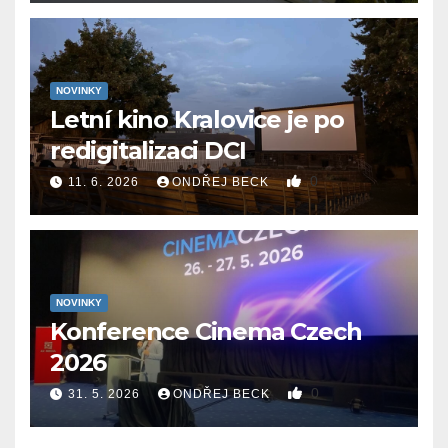
NOVINKY
Letní kino Kralovice je po
redigitalizaci DCI
0
11. 6. 2026
ONDŘEJ BECK
NOVINKY
Konference Cinema Czech
2026
0
31. 5. 2026
ONDŘEJ BECK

Task prompt:
Turn the lines above into a numbered list, skipping any blank lines and leaving the pictures out.

Task solution:
1. NOVINKY
2. Letní kino Kralovice je po
3. redigitalizaci DCI
4. 0
5. 11. 6. 2026
6. ONDŘEJ BECK
7. NOVINKY
8. Konference Cinema Czech
9. 2026
10. 0
11. 31. 5. 2026
12. ONDŘEJ BECK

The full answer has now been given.